Les niches fiscales les plus improbables (et bien réelles)

Les niches fiscales les plus improbables (et bien réelles)
Actus & débats Publié le 5 juillet 2026
📅 Millésime 2026 — contenu vérifié et mis à jour le 5 juillet 2026. Chiffres et plafonds issus de la loi de finances en vigueur.

Réponse rapide : parmi les quelque 465 dépenses fiscales recensées, certaines semblent tout droit sorties d’un concours d’originalité : plantations de truffiers exonérées de taxe foncière pendant un demi-siècle, abattement forfaitaire des journalistes, pourboires défiscalisés jusqu’en 2028, réduction « Malraux » sur mesure pour un fort des Jeux olympiques 2030, dons fléchés vers Chambord… Toutes sont parfaitement légales — et chacune raconte une histoire de lobbying, de patrimoine ou de circonstances.

Le florilège 2026

La niche Ce qu’elle prévoit Pourquoi elle existe
🍄 Truffières et jeunes plantations Exonération de taxe foncière jusqu’à 50 ans pour les terrains plantés en truffiers Encourager une culture au rendement… très patient
📰 Journalistes Abattement forfaitaire de 7 650 € sur le revenu imposable Héritage des « frais d’emploi » de la profession, jamais remis à plat
💶 Pourboires Exonérés d’impôt et de cotisations jusqu’en 2028 (salariés au contact de la clientèle, < 1,6 SMIC) Soutien post-Covid à l’hôtellerie-restauration, prorogé de loi en loi
🏰 Dons « Chambord » Réduction exceptionnelle de 75 % (plafond dédié de 1 000 €) pour la restauration du château en 2026 Le modèle « Notre-Dame » appliqué au patrimoine royal
⛷ Malraux olympique Réduction spéciale pour la reconversion du Fort des Têtes de Briançon en village des JO d’hiver 2030 Une niche taillée pour un seul monument
🐎 Chevaux de course Gains des propriétaires non-intervenants exonérés d’IR La chance n’est pas un revenu… sauf quand elle se répète
🎬 SOFICA 48 % de réduction pour financer le cinéma L’exception culturelle a son taux d’exception
🗞 TVA super-réduite 2,1 % Presse et médicaments remboursables Le taux le plus bas d’Europe continentale, sanctuarisé
💡 La plus poétique. Planter des chênes truffiers sur une parcelle familiale : exonération de taxe foncière des décennies durant, revenus au forfait agricole quasi symbolique, transmission adoucie via un groupement foncier. La truffe reste aléatoire — l’avantage fiscal, lui, est garanti au Journal officiel.
Le revers du folklore. Ces curiosités concentrent les critiques de la Cour des comptes : dispositifs jamais évalués, bénéficiaires ultra-concentrés, coût unitaire parfois dérisoire mais complexité collective réelle. Chaque « petite » niche votée un soir d’amendement survit en moyenne des décennies — c’est tout l’enjeu du débat sur le plafonnement et l’évaluation des dépenses fiscales, que nous suivons dans ce qui change en 2026.
Repères. Exonération des truffières : article 1395 B du CGI. Abattement des journalistes : article 81-1° du CGI. Pourboires : exonération prorogée jusqu’en 2028 par la loi de finances 2026. Dons Chambord et Malraux « Fort des Têtes » : articles dédiés de la même loi de finances — deux exemples récents de niches cousues main.

FAQ — niches improbables

Ces niches sont-elles vraiment utilisables par tout le monde ?

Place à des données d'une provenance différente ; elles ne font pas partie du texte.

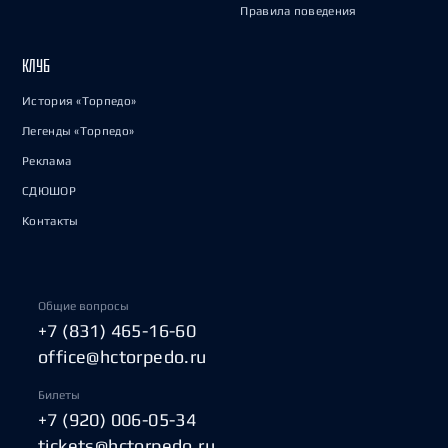
Правила поведения
КЛУБ
История «Торпедо»
Легенды «Торпедо»
Реклама
СДЮШОР
Контакты
Общие вопросы
+7 (831) 465-16-60
office@hctorpedo.ru
Билеты
+7 (920) 006-05-34
tickets@hctorpedo.ru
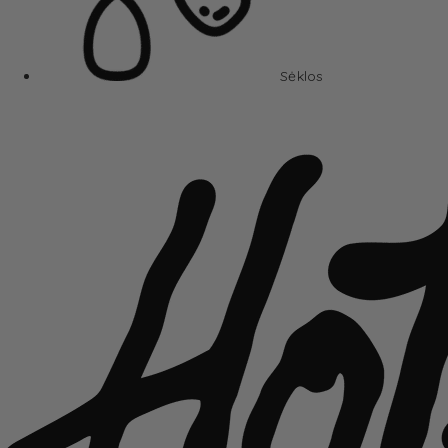
Sėklos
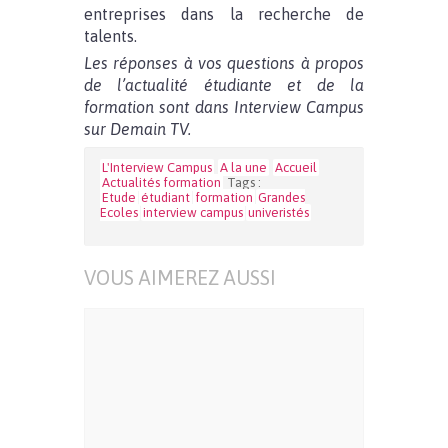
entreprises dans la recherche de
talents.
Les réponses à vos questions à propos
de l’actualité étudiante et de la
formation sont dans Interview Campus
sur Demain TV.
L'Interview Campus
A la une
Accueil
Actualités formation
Tags :
Etude
étudiant
formation
Grandes
Ecoles
interview campus
univeristés
VOUS AIMEREZ AUSSI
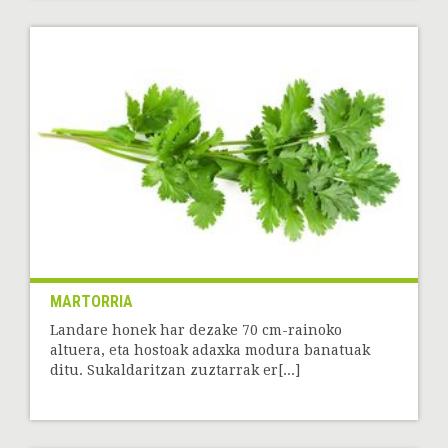
MARTORRIA
Landare honek har dezake 70 cm-rainoko
altuera, eta hostoak adaxka modura banatuak
ditu. Sukaldaritzan zuztarrak er[...]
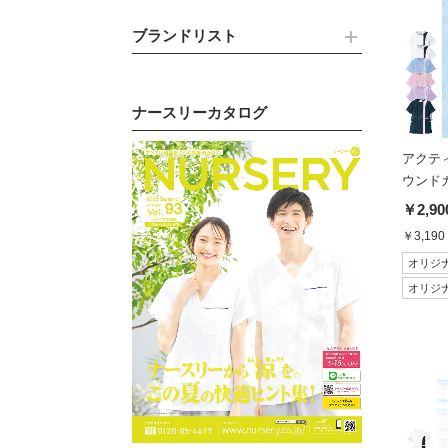
ブランドリスト
ナースリーカタログ
アクテ
ウンド
￥2,90
￥3,190
オリジ
オリジ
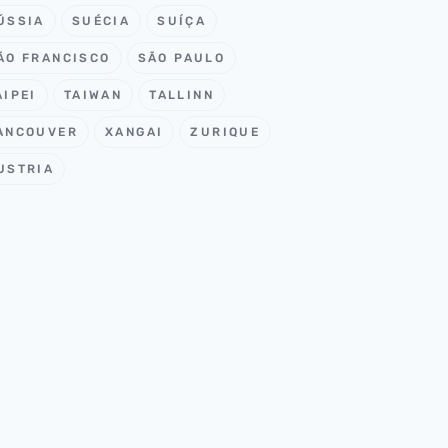
ÚSSIA
SUÉCIA
SUÍÇA
ÃO FRANCISCO
SÃO PAULO
AIPEI
TAIWAN
TALLINN
ANCOUVER
XANGAI
ZURIQUE
USTRIA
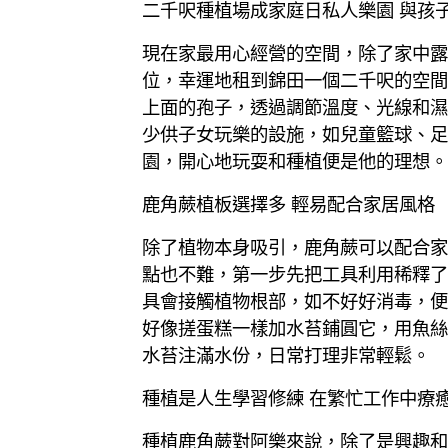
二千呎種植場成家庭日私人樂園 與孩
現在家最用心經營的空間，除了家中露
位，幸運地租到錦田一個二千呎的空間
上面的孢子，透過調節溫度、光線和濕
少供子女玩樂的設施，如兒童籃球、足
園，開心地玩耍和種植便是他的理想。
鹿角蕨植板選擇多 輕易配合家居風格
除了植物本身吸引，鹿角蕨可以配合家
點也不難，第一步先把工具利用稀釋了
具會接觸植物根部，如不好好消毒，便
好像搓蛋糕一樣加水苔鋪圓它，用魚絲
水苔注滿水份，日常打理非常輕鬆。
種植是人生學習修練 在繁忙工作中療
種植鹿角蕨對阿樂來說，除了是興趣和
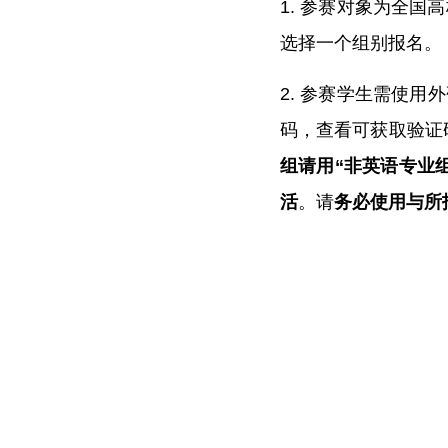
1. 参赛对象为全国
选择一个组别报名。
2. 参赛学生需使
码，查看可获取验证
组请用“非英语专业
活
。请
务必使用与所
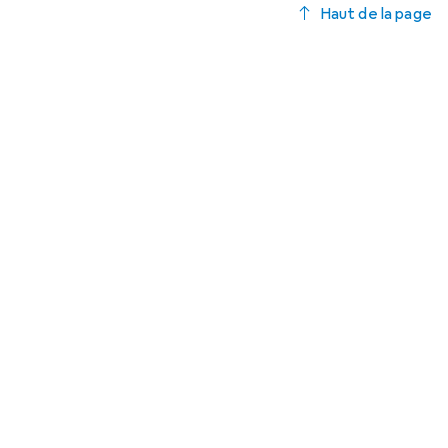
Haut de la page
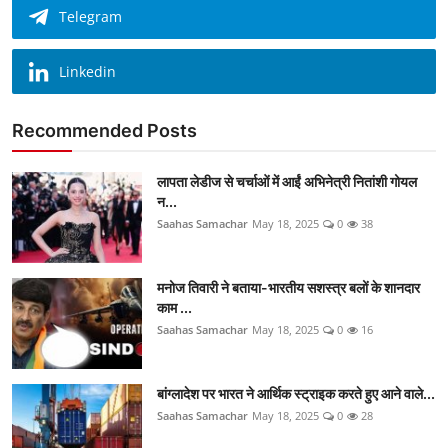
Telegram
Linkedin
Recommended Posts
लापता लेडीज से चर्चाओं में आईं अभिनेत्री नितांशी गोयल
न...
Saahas Samachar
May 18, 2025
0
38
मनोज तिवारी ने बताया-भारतीय सशस्त्र बलों के शानदार
काम ...
Saahas Samachar
May 18, 2025
0
16
बांग्लादेश पर भारत ने आर्थिक स्ट्राइक करते हुए आने वाले...
Saahas Samachar
May 18, 2025
0
28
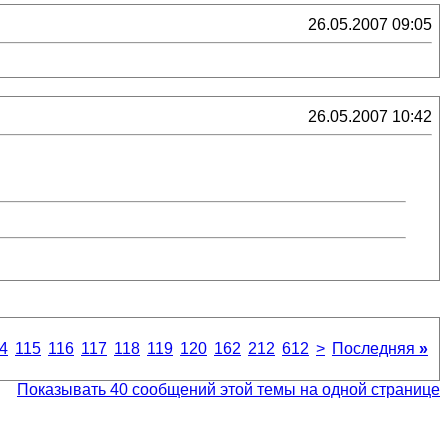
26.05.2007 09:05
26.05.2007 10:42
4
115
116
117
118
119
120
162
212
612
>
Последняя
»
Показывать 40 сообщений этой темы на одной странице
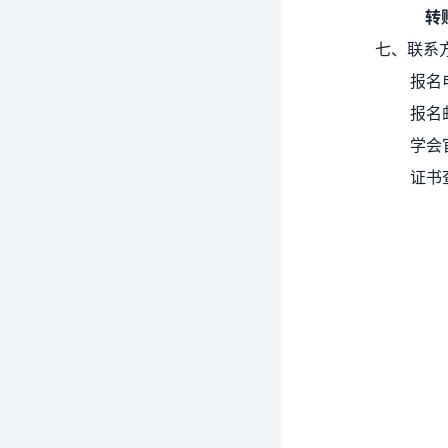
转
七、联系
报名电
报名邮
学会
证书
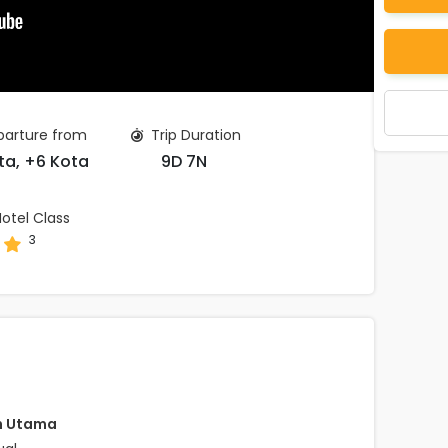
arture from
Trip Duration
ta, +6 Kota
9D 7N
otel Class
3
h Utama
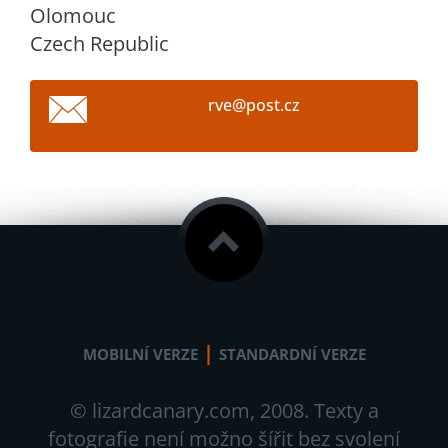
Olomouc
Czech Republic
rve@post
.cz
|
MOBILNÍ VERZE
STANDARDNÍ VERZE
© lizardcanary.com, 2008. Texty a
fotografie není možno šířit bez svolení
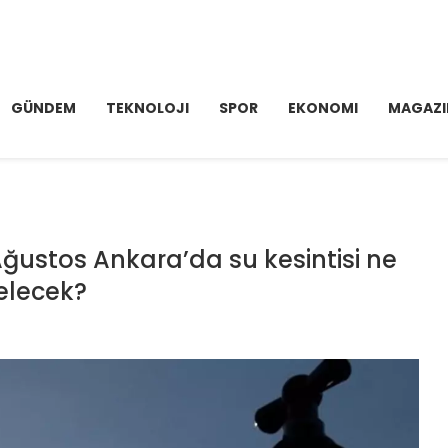
GÜNDEM
TEKNOLOJI
SPOR
EKONOMI
MAGAZI
Ağustos Ankara’da su kesintisi ne
gelecek?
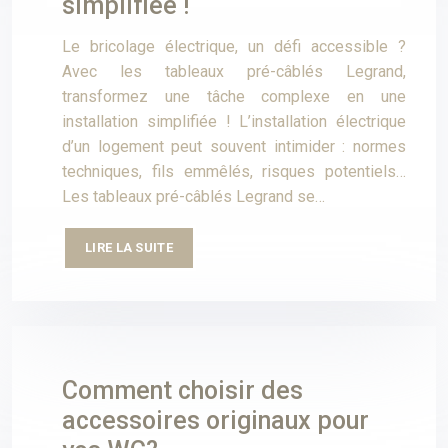
simplifiée !
Le bricolage électrique, un défi accessible ?
Avec les tableaux pré-câblés Legrand,
transformez une tâche complexe en une
installation simplifiée ! L’installation électrique
d’un logement peut souvent intimider : normes
techniques, fils emmêlés, risques potentiels…
Les tableaux pré-câblés Legrand se…
LIRE LA SUITE
Comment choisir des
accessoires originaux pour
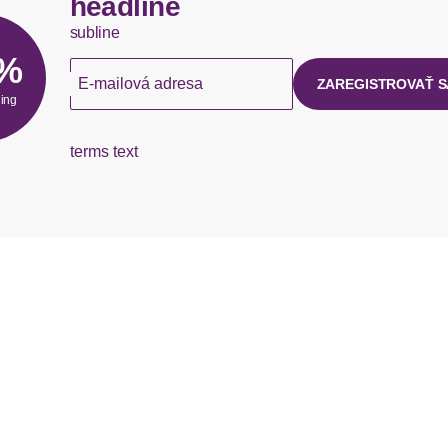
headline
subline
5%
E-mailová adresa
ZAREGISTROVAŤ S
hing
terms text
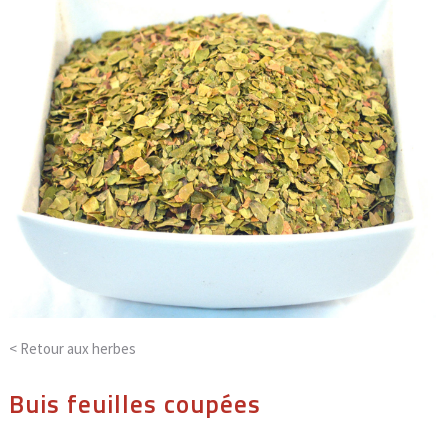
< Retour aux
herbes
Buis feuilles coupées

Légalement oui, dès lors que vous remplissez les conditions — rien n’interdit de planter des truffiers ou de donner pour Chambord. En pratique, la plupart sont taillées pour des situations très spécifiques : c’est leur définition même.

Quelle est la niche la plus coûteuse pour l’État ?

Rien d’improbable au sommet : le crédit d’impôt recherche, le crédit emploi à domicile et les taux réduits de TVA dominent le classement, à plusieurs milliards d’euros chacun. Les niches folkloriques pèsent des miettes — mais des miettes éternelles.

Qui décide de créer ou supprimer une niche ?

Le Parlement, dans les lois de finances — souvent par amendement. La suppression est plus rare que la création : une niche a des bénéficiaires organisés, sa suppression n’a que des perdants identifiés. D’où l’inflation continue du compteur.